Task objective: For the listing below, return the line containing "is an immunohistochemistry", the line containing "of unremarkable nasopharynx", and all lines in between, exactly as written and nothing else.

------ Stored data ------

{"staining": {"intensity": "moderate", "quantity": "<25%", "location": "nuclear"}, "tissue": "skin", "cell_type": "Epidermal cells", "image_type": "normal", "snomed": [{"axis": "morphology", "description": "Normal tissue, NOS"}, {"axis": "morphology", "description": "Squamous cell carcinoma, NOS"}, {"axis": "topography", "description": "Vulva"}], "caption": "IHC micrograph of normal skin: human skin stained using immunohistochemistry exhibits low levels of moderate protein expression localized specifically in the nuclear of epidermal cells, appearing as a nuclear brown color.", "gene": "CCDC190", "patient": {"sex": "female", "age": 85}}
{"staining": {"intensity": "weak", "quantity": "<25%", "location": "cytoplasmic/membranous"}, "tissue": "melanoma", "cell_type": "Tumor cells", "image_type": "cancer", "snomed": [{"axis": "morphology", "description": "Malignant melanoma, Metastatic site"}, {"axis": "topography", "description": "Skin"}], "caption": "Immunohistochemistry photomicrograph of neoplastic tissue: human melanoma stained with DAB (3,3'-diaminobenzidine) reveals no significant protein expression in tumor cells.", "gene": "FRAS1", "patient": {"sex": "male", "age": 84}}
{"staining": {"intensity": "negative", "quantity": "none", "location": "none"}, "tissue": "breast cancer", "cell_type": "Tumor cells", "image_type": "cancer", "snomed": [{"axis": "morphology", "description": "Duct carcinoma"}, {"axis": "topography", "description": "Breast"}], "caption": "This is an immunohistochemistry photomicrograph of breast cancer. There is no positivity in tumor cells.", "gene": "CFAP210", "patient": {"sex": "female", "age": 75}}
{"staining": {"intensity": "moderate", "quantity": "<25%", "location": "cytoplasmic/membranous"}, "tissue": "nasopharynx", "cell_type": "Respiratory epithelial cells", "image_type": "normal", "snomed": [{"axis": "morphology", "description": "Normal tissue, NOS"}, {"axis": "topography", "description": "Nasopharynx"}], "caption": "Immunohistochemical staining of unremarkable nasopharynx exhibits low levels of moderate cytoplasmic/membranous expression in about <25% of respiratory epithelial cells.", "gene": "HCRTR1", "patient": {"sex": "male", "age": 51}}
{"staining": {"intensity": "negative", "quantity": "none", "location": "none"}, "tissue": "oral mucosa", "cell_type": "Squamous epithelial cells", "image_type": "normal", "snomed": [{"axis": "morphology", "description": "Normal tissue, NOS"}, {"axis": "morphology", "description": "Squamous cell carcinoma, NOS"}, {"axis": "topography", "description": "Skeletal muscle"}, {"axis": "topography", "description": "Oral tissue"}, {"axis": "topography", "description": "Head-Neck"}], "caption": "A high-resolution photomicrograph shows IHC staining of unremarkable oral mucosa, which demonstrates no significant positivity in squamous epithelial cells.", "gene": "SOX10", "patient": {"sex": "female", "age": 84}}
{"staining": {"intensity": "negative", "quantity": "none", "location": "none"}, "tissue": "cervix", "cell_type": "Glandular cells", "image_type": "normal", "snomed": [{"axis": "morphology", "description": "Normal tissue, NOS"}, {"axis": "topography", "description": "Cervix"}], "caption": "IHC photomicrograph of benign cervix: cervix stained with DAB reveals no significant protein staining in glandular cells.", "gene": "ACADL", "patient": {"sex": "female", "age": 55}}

------

Task solution:
{"staining": {"intensity": "negative", "quantity": "none", "location": "none"}, "tissue": "breast cancer", "cell_type": "Tumor cells", "image_type": "cancer", "snomed": [{"axis": "morphology", "description": "Duct carcinoma"}, {"axis": "topography", "description": "Breast"}], "caption": "This is an immunohistochemistry photomicrograph of breast cancer. There is no positivity in tumor cells.", "gene": "CFAP210", "patient": {"sex": "female", "age": 75}}
{"staining": {"intensity": "moderate", "quantity": "<25%", "location": "cytoplasmic/membranous"}, "tissue": "nasopharynx", "cell_type": "Respiratory epithelial cells", "image_type": "normal", "snomed": [{"axis": "morphology", "description": "Normal tissue, NOS"}, {"axis": "topography", "description": "Nasopharynx"}], "caption": "Immunohistochemical staining of unremarkable nasopharynx exhibits low levels of moderate cytoplasmic/membranous expression in about <25% of respiratory epithelial cells.", "gene": "HCRTR1", "patient": {"sex": "male", "age": 51}}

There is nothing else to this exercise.